(Text provided begins)
Test and training data subsets are created using createFolds.
To account for uncertainty in parameter estimates and in random fold generation, it is recommended
to perform cross-validation multiple times (by controlling the n_fold_runs argument) using
cv_MRF_diag_rep to supply a single cached model and that model's predictions.
This is useful for optimising a single model (using cv.glmnet) and testing
this model's predictive performance across many test subsets. Alternatively, one can run
cv_MRF_diag many times to fit different models in each iteration. This will be slower but
technically more sound
Value
If plot = TRUE, a ggplot2 object is returned. This will be
a plot containing boxplots of predictive metrics across test sets using the
optimised model (see cv.glmnet for further details of lambda1
optimisation). If plot = FALSE, a matrix of prediction metrics is returned.
References
Clark, NJ, Wells, K and Lindberg, O. Unravelling changing interspecific interactions across environmental gradients using Markov random fields. (2018). Ecology doi: 10.1002/ecy.2221 Full text here.
See Also
MRFcov,
predict_MRF,
cv.glmnet
Examples
data("Bird.parasites")
(Text provided ends)
(Recorded information begins)
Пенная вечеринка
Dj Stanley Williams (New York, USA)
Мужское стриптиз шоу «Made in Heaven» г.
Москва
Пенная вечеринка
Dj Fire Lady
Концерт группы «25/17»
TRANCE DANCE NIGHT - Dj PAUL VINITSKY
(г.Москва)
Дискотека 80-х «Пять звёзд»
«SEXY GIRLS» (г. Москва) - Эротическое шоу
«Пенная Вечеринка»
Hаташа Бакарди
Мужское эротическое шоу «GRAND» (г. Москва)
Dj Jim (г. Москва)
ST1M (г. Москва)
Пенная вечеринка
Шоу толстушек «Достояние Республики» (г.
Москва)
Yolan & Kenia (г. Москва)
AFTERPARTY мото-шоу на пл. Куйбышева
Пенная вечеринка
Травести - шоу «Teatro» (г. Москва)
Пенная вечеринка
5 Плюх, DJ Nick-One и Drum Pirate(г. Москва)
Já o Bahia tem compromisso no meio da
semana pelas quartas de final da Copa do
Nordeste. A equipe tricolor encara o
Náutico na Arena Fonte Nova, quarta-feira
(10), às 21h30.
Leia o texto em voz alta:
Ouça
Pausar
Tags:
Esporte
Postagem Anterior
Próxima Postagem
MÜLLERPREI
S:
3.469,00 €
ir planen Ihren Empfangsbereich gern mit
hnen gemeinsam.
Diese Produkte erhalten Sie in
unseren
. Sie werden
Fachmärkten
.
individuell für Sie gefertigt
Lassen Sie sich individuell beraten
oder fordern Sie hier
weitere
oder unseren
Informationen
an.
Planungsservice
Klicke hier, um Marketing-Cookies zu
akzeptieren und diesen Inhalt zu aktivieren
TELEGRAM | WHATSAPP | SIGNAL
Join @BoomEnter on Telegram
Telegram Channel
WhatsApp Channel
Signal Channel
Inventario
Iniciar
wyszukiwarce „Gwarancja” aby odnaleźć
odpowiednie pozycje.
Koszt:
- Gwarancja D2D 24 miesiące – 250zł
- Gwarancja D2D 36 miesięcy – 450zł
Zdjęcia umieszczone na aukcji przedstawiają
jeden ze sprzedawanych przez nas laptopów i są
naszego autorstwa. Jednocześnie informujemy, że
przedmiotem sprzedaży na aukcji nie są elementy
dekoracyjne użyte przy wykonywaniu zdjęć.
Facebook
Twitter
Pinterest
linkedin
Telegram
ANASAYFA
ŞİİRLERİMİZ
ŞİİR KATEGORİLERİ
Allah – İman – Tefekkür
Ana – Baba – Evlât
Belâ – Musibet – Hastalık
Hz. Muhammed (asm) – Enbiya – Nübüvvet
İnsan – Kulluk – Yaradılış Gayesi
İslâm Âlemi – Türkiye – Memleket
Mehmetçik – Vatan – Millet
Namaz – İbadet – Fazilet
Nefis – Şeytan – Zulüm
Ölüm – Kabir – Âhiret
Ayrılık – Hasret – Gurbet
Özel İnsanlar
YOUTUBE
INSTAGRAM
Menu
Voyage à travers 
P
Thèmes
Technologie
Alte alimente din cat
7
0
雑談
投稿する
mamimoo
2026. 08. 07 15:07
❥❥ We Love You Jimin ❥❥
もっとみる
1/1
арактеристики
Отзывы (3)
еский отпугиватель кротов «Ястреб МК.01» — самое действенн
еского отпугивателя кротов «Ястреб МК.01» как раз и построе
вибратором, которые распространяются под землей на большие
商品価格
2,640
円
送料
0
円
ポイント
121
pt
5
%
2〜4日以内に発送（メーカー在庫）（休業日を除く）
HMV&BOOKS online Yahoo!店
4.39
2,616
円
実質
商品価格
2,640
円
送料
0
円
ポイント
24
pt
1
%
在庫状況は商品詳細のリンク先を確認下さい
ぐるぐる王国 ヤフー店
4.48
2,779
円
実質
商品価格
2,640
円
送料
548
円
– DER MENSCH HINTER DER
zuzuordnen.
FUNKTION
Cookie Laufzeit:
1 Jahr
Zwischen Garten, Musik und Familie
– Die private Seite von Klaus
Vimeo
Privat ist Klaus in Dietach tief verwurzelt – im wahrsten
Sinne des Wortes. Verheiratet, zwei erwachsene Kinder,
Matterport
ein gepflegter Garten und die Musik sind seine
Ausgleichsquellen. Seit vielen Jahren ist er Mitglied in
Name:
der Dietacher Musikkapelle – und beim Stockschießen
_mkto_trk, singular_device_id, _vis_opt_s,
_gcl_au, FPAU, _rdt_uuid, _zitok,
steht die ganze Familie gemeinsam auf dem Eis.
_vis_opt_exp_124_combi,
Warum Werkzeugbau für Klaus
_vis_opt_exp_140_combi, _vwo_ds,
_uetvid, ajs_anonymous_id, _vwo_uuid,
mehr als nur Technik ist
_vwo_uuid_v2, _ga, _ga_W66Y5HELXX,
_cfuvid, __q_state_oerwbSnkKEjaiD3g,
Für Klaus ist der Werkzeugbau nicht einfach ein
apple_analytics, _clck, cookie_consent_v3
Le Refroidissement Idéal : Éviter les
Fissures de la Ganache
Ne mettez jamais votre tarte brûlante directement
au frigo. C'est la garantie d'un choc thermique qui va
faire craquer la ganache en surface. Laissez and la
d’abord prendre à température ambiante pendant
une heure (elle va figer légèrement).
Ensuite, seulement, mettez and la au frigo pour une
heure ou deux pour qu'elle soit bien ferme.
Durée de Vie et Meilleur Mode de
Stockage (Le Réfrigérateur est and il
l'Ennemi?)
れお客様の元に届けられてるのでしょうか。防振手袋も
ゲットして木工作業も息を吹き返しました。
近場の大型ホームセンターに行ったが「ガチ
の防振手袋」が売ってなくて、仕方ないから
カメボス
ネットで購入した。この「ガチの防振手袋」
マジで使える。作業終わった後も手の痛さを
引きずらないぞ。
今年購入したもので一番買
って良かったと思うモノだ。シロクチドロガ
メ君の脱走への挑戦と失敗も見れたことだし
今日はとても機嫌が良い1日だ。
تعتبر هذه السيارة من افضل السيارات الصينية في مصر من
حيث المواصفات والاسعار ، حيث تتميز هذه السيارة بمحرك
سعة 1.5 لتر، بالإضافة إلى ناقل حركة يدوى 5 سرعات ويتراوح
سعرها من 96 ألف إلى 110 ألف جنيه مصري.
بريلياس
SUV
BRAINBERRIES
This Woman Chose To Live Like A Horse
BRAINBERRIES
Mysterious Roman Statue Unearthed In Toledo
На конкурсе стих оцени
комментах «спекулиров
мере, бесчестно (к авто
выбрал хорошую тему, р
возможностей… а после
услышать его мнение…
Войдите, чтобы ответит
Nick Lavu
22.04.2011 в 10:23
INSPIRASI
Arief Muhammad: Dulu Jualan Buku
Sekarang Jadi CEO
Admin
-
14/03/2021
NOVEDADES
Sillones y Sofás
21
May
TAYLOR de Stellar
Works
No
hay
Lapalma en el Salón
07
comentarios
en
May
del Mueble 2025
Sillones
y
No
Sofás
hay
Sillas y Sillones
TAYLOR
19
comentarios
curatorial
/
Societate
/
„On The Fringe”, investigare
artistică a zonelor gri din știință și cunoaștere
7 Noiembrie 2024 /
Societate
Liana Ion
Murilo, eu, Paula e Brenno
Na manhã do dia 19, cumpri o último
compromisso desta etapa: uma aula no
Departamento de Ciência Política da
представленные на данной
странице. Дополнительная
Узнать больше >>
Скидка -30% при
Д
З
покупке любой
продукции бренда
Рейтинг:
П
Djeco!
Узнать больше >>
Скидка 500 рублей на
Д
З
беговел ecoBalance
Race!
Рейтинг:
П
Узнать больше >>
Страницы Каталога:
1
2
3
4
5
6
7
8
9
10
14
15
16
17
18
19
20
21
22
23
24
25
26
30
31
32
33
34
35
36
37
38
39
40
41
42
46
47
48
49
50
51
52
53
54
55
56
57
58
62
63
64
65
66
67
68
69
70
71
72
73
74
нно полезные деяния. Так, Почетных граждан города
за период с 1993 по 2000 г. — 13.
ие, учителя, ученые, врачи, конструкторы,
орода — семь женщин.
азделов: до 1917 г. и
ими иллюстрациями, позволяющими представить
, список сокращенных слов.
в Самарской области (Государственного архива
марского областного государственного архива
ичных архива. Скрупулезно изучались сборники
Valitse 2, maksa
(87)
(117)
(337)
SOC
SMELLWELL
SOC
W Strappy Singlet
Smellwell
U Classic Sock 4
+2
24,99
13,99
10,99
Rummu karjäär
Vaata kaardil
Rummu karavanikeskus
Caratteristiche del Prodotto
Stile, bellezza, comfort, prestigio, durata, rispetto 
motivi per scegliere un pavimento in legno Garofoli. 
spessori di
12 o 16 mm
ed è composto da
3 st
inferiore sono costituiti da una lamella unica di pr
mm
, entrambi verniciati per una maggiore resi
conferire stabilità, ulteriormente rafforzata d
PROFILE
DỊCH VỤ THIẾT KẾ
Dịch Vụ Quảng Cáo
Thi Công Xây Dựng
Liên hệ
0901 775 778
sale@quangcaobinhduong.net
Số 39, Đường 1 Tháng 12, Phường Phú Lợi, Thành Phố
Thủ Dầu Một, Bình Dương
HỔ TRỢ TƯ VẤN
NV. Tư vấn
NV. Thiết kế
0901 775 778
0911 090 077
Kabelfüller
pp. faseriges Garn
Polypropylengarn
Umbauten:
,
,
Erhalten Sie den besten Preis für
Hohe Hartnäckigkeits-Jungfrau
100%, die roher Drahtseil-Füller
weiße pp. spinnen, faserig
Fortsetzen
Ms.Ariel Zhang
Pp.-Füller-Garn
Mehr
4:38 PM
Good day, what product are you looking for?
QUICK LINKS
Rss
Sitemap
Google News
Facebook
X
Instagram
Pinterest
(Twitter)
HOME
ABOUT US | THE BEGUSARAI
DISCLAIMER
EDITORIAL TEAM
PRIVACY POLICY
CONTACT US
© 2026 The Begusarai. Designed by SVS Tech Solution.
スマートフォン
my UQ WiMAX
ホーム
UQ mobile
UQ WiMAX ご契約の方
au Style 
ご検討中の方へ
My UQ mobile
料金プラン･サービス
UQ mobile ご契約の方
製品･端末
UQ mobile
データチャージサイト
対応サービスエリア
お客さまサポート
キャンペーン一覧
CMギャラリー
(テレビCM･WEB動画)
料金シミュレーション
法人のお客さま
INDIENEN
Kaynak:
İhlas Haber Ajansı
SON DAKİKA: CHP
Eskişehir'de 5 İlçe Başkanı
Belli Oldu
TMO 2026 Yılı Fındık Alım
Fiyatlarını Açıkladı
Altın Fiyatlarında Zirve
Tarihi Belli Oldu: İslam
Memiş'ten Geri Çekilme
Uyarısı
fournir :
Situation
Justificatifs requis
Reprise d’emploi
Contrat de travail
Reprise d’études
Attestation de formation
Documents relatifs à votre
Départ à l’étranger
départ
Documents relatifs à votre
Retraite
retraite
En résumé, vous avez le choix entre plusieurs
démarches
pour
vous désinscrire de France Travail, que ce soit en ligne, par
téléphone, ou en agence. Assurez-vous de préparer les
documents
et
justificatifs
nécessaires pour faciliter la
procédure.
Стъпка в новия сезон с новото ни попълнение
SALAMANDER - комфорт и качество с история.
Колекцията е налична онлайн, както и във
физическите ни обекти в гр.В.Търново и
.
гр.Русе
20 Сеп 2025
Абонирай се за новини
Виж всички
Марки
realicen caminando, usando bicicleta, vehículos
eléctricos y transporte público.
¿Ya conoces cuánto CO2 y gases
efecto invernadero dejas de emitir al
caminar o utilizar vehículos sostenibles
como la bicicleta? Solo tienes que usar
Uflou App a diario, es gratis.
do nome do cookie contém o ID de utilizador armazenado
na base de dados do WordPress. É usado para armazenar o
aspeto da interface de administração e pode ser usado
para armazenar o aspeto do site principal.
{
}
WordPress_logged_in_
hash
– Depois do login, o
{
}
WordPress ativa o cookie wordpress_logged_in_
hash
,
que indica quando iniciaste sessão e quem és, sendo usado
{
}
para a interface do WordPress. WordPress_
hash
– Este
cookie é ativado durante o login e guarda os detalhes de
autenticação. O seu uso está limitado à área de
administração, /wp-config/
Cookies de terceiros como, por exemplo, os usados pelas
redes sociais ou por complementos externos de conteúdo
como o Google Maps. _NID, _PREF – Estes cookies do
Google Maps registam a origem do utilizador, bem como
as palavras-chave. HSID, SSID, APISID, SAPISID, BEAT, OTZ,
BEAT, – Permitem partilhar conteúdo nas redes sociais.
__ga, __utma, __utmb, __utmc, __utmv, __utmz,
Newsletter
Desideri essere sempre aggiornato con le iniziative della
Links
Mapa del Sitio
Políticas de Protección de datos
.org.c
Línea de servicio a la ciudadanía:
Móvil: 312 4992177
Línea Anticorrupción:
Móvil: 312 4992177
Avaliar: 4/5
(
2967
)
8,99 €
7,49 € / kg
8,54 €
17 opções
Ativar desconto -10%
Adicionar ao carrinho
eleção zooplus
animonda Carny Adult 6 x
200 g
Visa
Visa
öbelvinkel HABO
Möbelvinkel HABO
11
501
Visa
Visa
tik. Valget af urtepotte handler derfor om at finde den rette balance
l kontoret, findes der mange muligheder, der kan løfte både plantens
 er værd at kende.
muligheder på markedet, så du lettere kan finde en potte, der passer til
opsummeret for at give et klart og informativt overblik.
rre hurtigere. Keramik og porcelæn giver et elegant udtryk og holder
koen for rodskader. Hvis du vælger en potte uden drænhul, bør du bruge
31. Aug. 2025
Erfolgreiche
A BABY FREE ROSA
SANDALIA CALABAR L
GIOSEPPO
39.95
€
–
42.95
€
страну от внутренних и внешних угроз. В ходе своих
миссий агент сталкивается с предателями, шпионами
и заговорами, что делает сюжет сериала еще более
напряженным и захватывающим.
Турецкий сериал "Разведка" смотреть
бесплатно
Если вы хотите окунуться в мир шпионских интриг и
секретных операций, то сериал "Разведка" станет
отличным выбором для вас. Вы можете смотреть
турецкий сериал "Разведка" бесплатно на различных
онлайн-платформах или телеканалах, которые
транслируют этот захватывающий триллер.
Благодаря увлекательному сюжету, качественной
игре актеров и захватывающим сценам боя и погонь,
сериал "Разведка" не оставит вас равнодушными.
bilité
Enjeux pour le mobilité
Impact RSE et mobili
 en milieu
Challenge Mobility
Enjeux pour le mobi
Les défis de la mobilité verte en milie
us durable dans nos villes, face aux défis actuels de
(Recorded information ends)
- [Action item]
In the cross-validation documentation, what is returned when plot = FALSE?

- [Response to this task]
A matrix of prediction metrics.